Coronavirus disease 2019 (COVID-19), caused by the novel severe acute respiratory syndrome coronavirus 2 (SARS-CoV-2), is a serious disease that has resulted in widespread global morbidity and mortality. Humans make SARS-CoV-2-specific antibodies, CD4+ T cells, and CD8+ T cells in response to SARS-CoV-2 infection (1–4). Studies of acute and convalescent COVID-19 patients have observed that T cell responses are associated with reduced disease (5–7), suggesting that SARS-CoV-2-specific CD4+ T cell and CD8+ T cell responses may be important for control and resolution of primary SARS-CoV-2 infection. Ineffective innate immunity has been strongly associated with a lack of control of primary SARS-CoV-2 infection and a high risk of fatal COVID-19 (8–12), accompanied by innate cell immunopathology (13–18). Neutralizing antibodies have generally not correlated with lessened COVID-19 disease severity (5, 19, 20), which was also observed for Middle Eastern respiratory syndrome (MERS), caused by MERS-CoV (21). Instead, neutralizing antibodies are associated with protective immunity against secondary infection with SARS-CoV-2 or SARS-CoV in non-human primates (3, 22–25). Passive transfer of neutralizing antibodies in advance of infection (mimicking pre-existing conditions upon secondary exposure) effectively limits upper respiratory tract (URT) infection, lower respiratory tract (lung) infection, and symptomatic disease in animal models (26–28). Passive transfer of neutralizing antibodies provided after initiation of infection in humans have had more limited effects on COVID-19 (29, 30), consistent with a substantial role for T cells in control and clearance of an ongoing SARS-CoV-2 infection. Thus, studying antibody, memory B cell, CD4+ T cell, and CD8+ T cell memory to SARS-CoV-2 in an integrated manner is likely important for understanding the durability of protective immunity against COVID-19 generated by primary SARS-CoV-2 infection (1, 19, 31).

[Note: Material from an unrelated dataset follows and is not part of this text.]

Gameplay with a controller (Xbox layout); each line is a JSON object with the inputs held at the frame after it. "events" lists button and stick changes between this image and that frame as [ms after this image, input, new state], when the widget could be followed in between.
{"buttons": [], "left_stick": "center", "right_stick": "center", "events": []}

While sterilizing immunity against viruses can only be accomplished by high-titer neutralizing antibodies, successful protection against clinical disease or death can be accomplished by several other immune memory scenarios. Possible mechanisms of immunological protection can vary based on the relative kinetics of the immune memory responses and infection. For example, clinical hepatitis after hepatitis B virus (HBV) infection is prevented by vaccine-elicited immune memory even in the absence of circulating antibodies, because of the relatively slow course of HBV disease (32, 33). The relatively slow course of severe COVID-19 in humans (median 19 days post-symptom onset (PSO) for fatal cases (34)) suggests that protective immunity against symptomatic or severe secondary COVID-19 may involve memory compartments such as circulating memory T cells and memory B cells (which can take several days to reactivate and generate recall T cell responses and/or anamnestic antibody responses) (19, 21, 31).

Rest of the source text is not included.